After years of voluntary exposure to damaging and potentially deadly UVA/UVB rays, by age 22 or so I finally got it through my fair skull that sunblock is my friend. Probably my best friend, even more so than corrective lenses and lip balm. Since then I never leave the house with less than SPF 15 on my face, even at night in the dead of winter. For a summer weekend of swimming and boating, I break out the heavy artillery: an SPF 30 formula that was determined by researchers at the Environmental Working Group to provide the best broad-spectrum protection. It feels like body armor, and after 40 minutes of floating in the lake followed by a vigorous toweling off, I was still greasy enough to leave a Kat-shaped stain on a deck chair.

By Sunday evening I felt bloated from overindulging in red meat and margaritas, but it seemed as though my sun protection efforts had paid off – no pinkness, no pain.
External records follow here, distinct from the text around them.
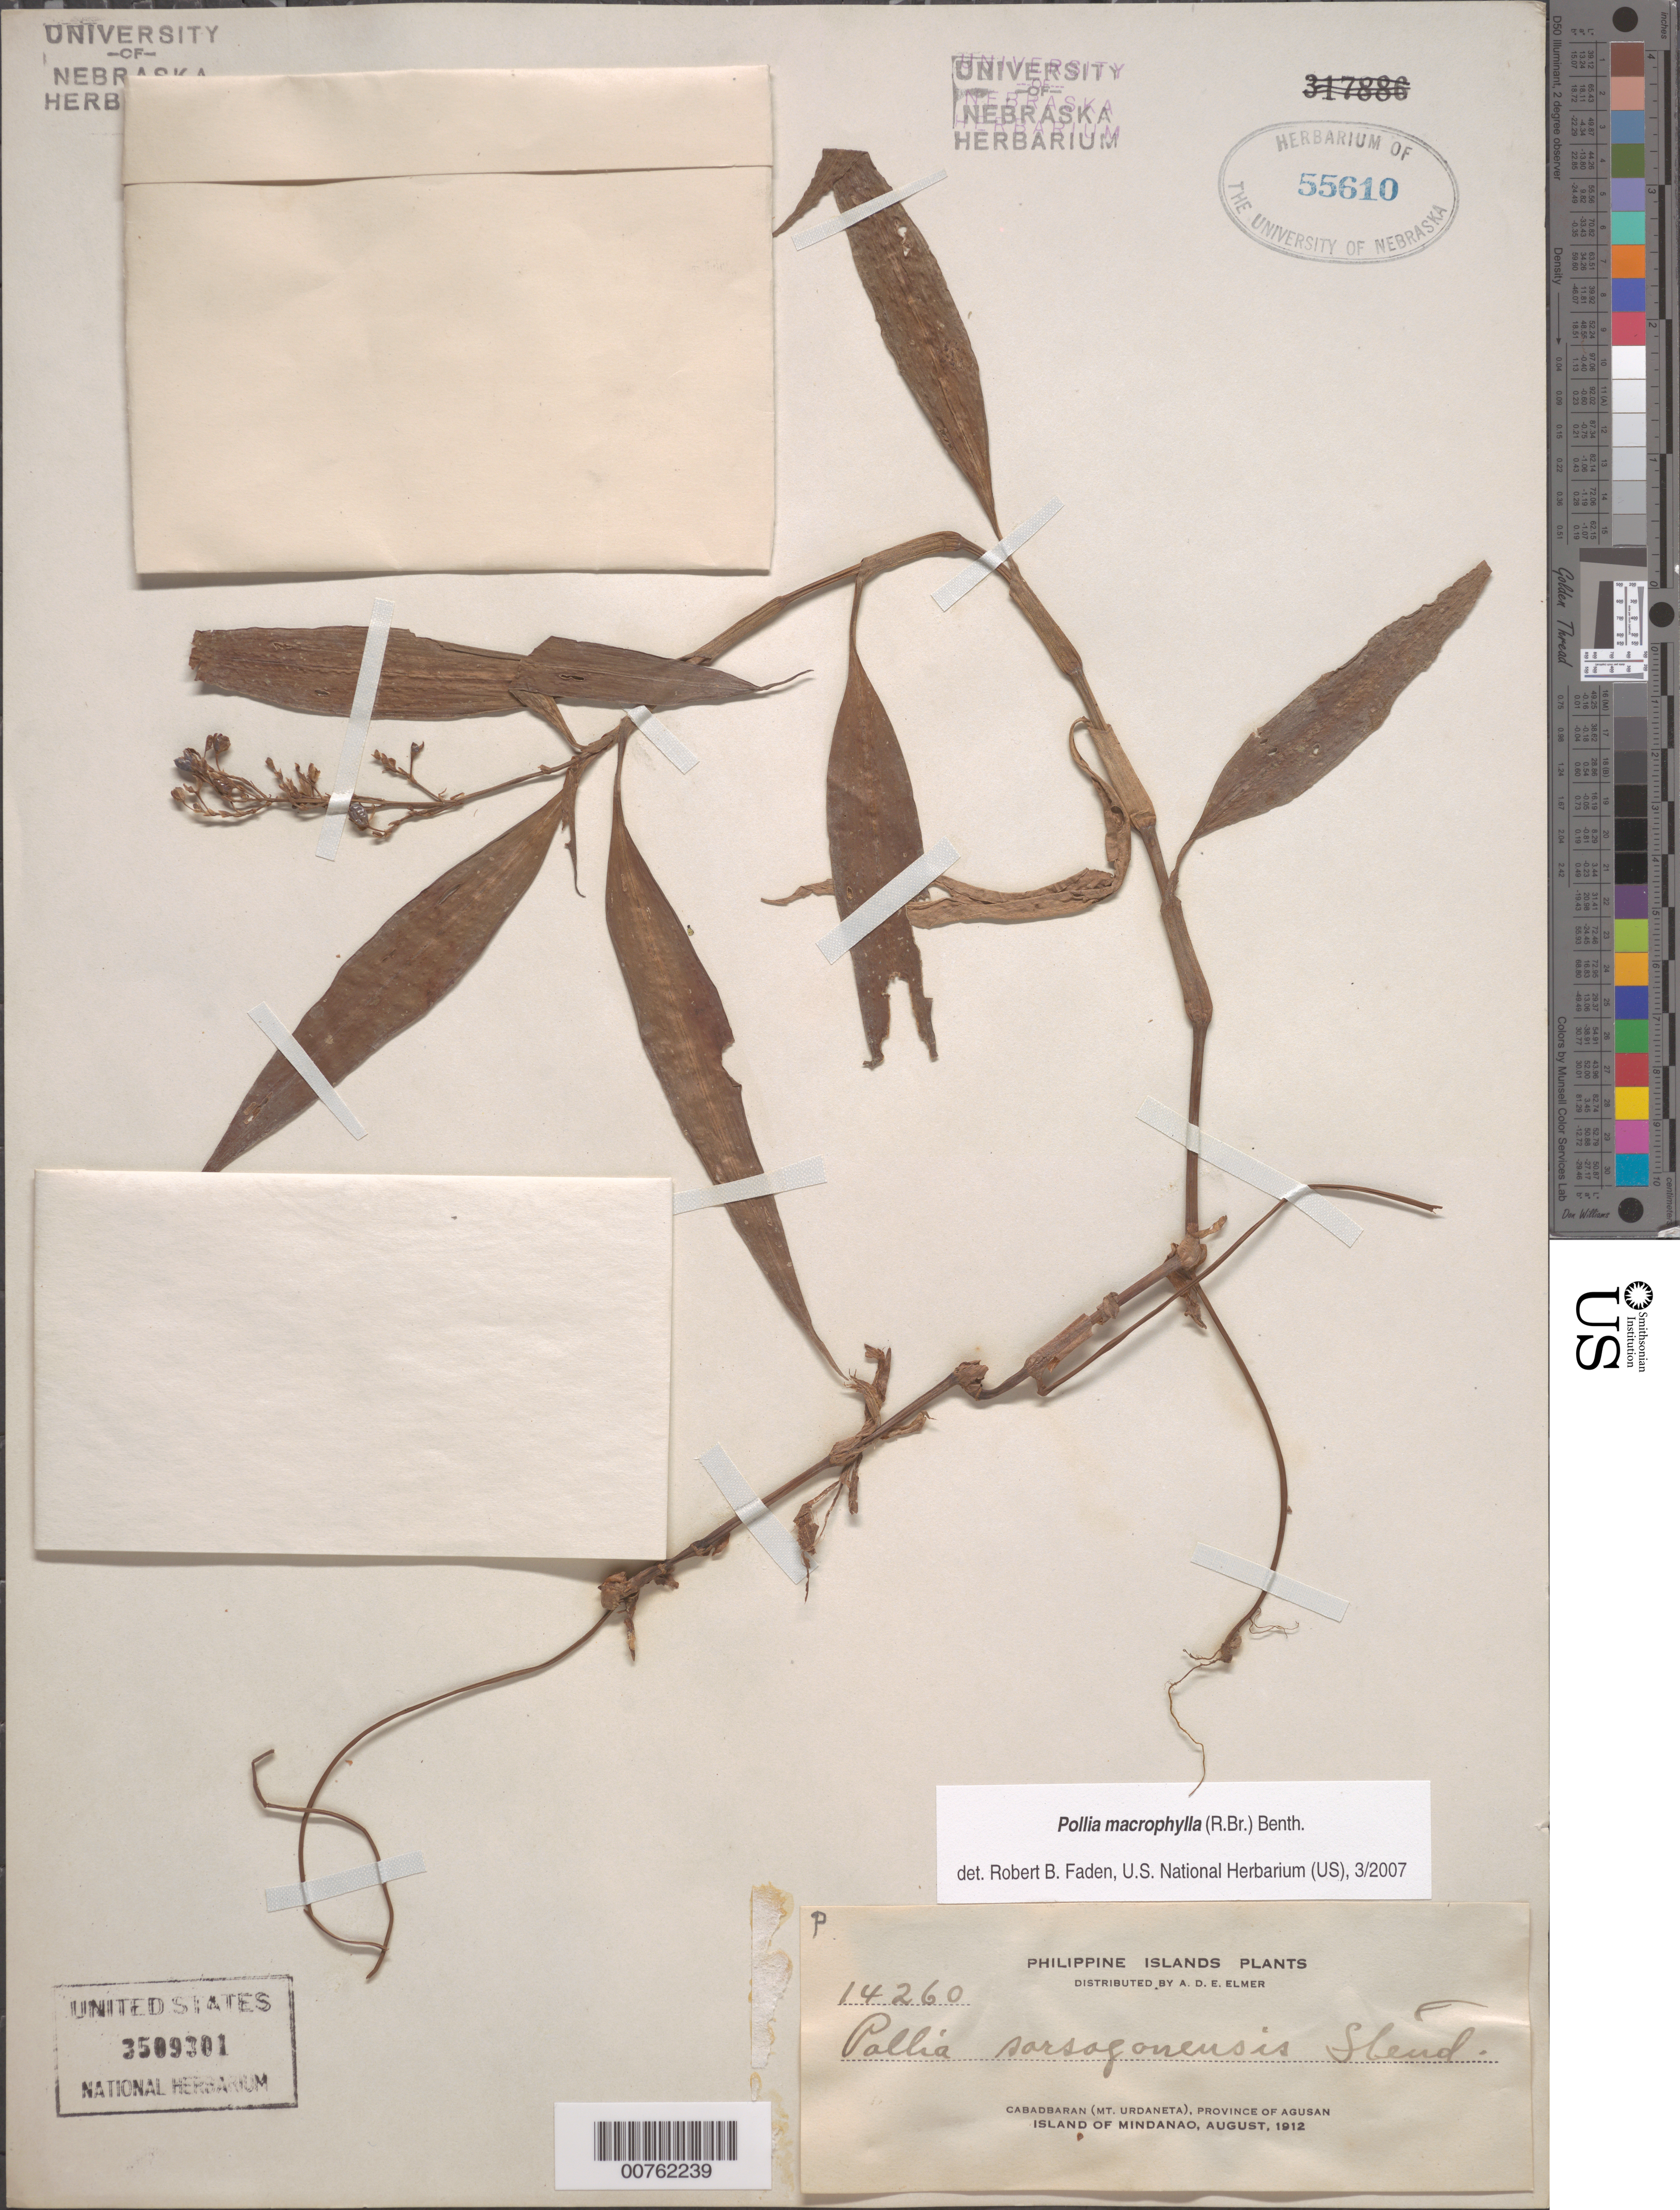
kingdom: Plantae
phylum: Tracheophyta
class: Liliopsida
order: Commelinales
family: Commelinaceae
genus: Pollia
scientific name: Pollia macrophylla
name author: (R. Br.) Benth.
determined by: Faden, Robert B., (US), Smithsonian Institution - National Museum of Natural History (UNITED STATES)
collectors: S. Lect.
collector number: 14260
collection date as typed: Aug 1912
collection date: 1912-08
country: Philippines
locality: Mindanao I.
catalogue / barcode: US 3509301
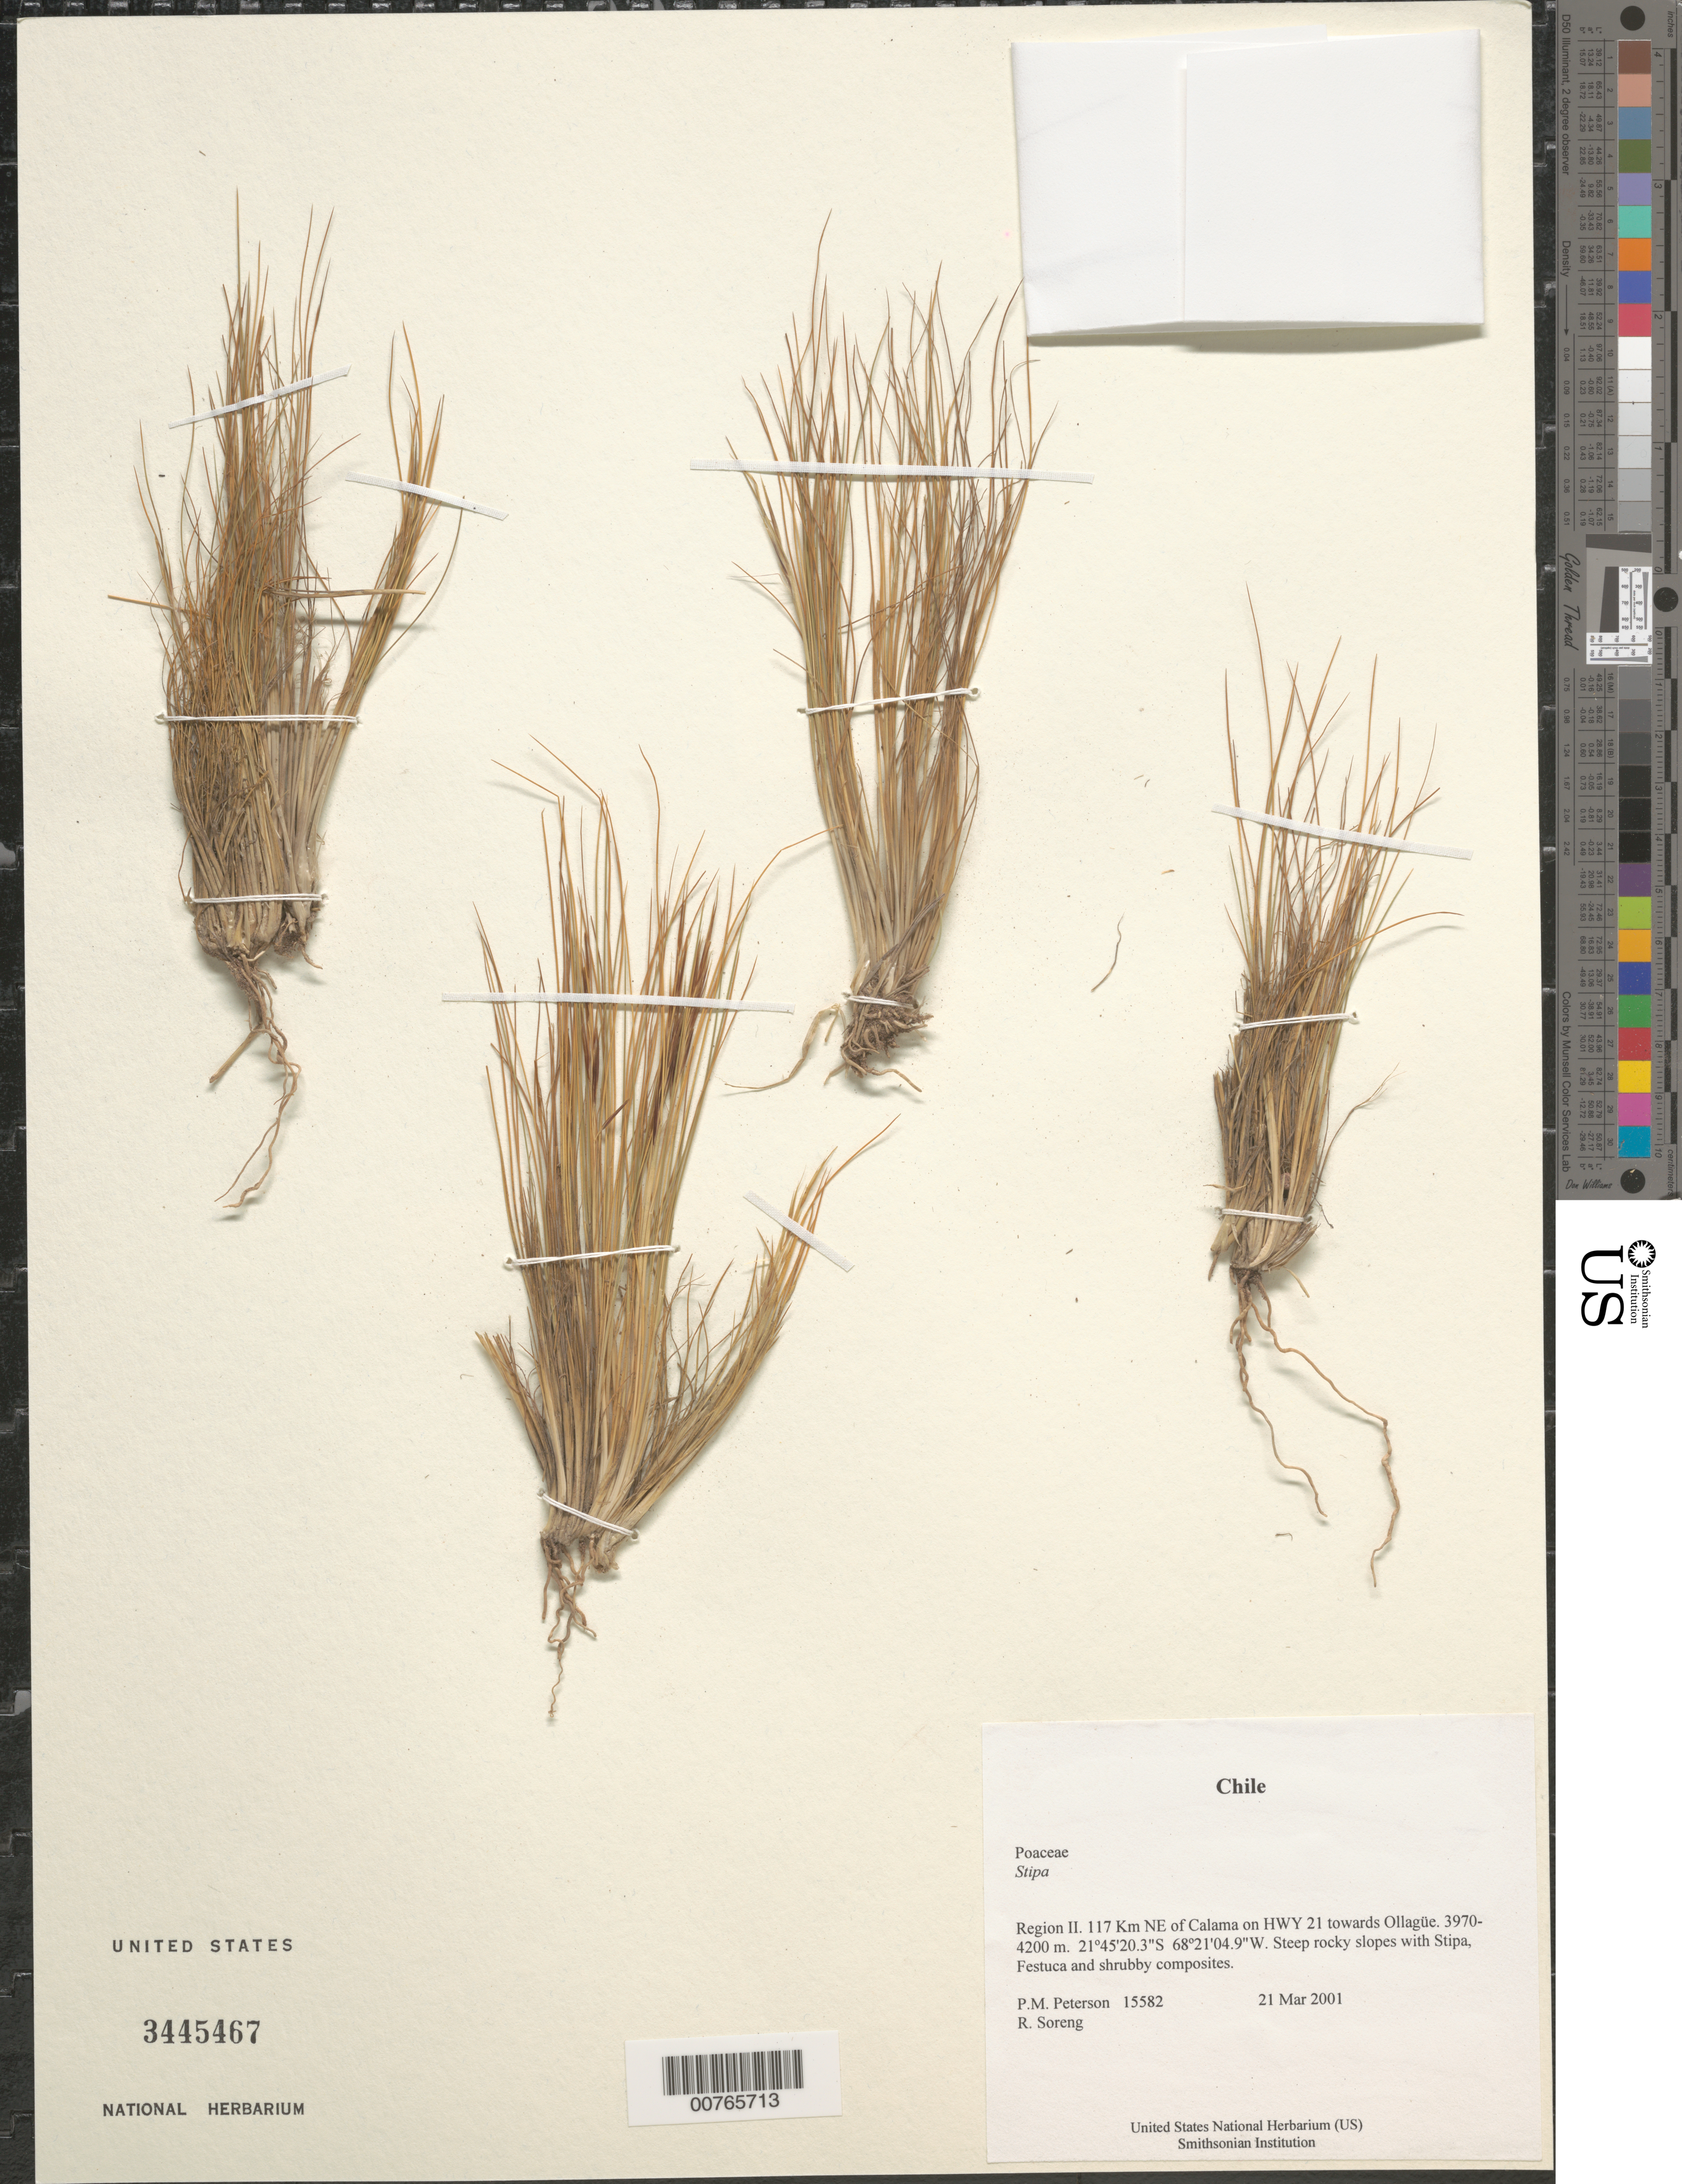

I must’ve been sufficiently cautious, right? So why did I wake up on Monday morning with a disgusting, prickly red rash covering my forearm? It’s as though nature has to find some way to punish me for not wearing a caftan 24 hours a day. At least my freckles are still kind of cute, because between the grease and the rash, I can use all the extra charm I can get.

Thursday, August 02, 2007

Cease and Desist, Dawgs

According to Kanye West, "Only white people and older black people say 'bling' now." Mr. West brings up a good point: sometimes you just have to let things go. Here are a few other slang phrases that are way past their prime:

  • “You go, girl!” – My mom stopped saying this two years ago.
  • “Represent,” as in “East Lansing, Michigan represent!” – Just…no. See also: “In the house.”
  • Women saying “Don’t go there!” Followed by a cackle indicating her delight at her own sassiness. Note to That Girl: you are not truly sassy until you have backhanded a nail salon employee. Am I right, Foxy Brown?
  • “Get my swerve on” – Unless you actually can swerve, don’t let you mouth write that check.
  • “Where’s the love?” – A hint: it’s UP MY ASS.

Wednesday, August 01, 2007

Lights, Camera, Pants

Working in Manhattan’s Greenwich Village, I pass through film shoots fairly regularly. As any New Yorker will tell you, nine out of ten times it’s Law and Order. But every so often, it’s a real Hollywood feature with real celebrities (apologies to Sam Waterston). The Will Smith vehicle “I Am Legend” took over Washington Square Park for a few weeks, no doubt disrupting business for the local – cough cough – entrepreneurs. Though Mr. Smith is a bona fide movie star, friend of Tom Cruise and TOTALLY NOT a Scientologist, I’m not much of a fan (my father is incredulous at this, since he cannot get through the trailer of “The Pursuit of Happyness” without being moved to tears). I agree that he’s a good actor, and Lord knows I loved the Fresh Prince when I was a kid, but it still bothers me that sold out his talent in favor of action roles for which he could record a middle school dance-friendly pop hit. And what the hell did he do with Jazz? By the way, have you listened to the lyrics of “Parents Just Don’t Understand” lately? I find myself agreeing with his mother more and more every time I hear that song, and that’s just depressing. God, I’m old.

Anyway, “I Am Legend” is now in post-production, leaving the Square free for a more exciting project: “The Sisterhood of the Traveling Pants 2: Forever in Blue”! Little America “Healthy Body Image” Ferrera! Little Rory Gilmore who can’t act her way out of a wet paper bag! OMGPON1ES!!1!* (Apparently there are two other girls to whom the pants also travel, and I am just going to have to apologize to them right now, because couldn’t pick them out of a lineup and I will probably cut them off in line at the deli. I’m sure they’re very talented, though.) Keep it here for more updates on the Pants and their Travels…or maybe just some more posts about my neighborhood and pies and stuff. KBYE!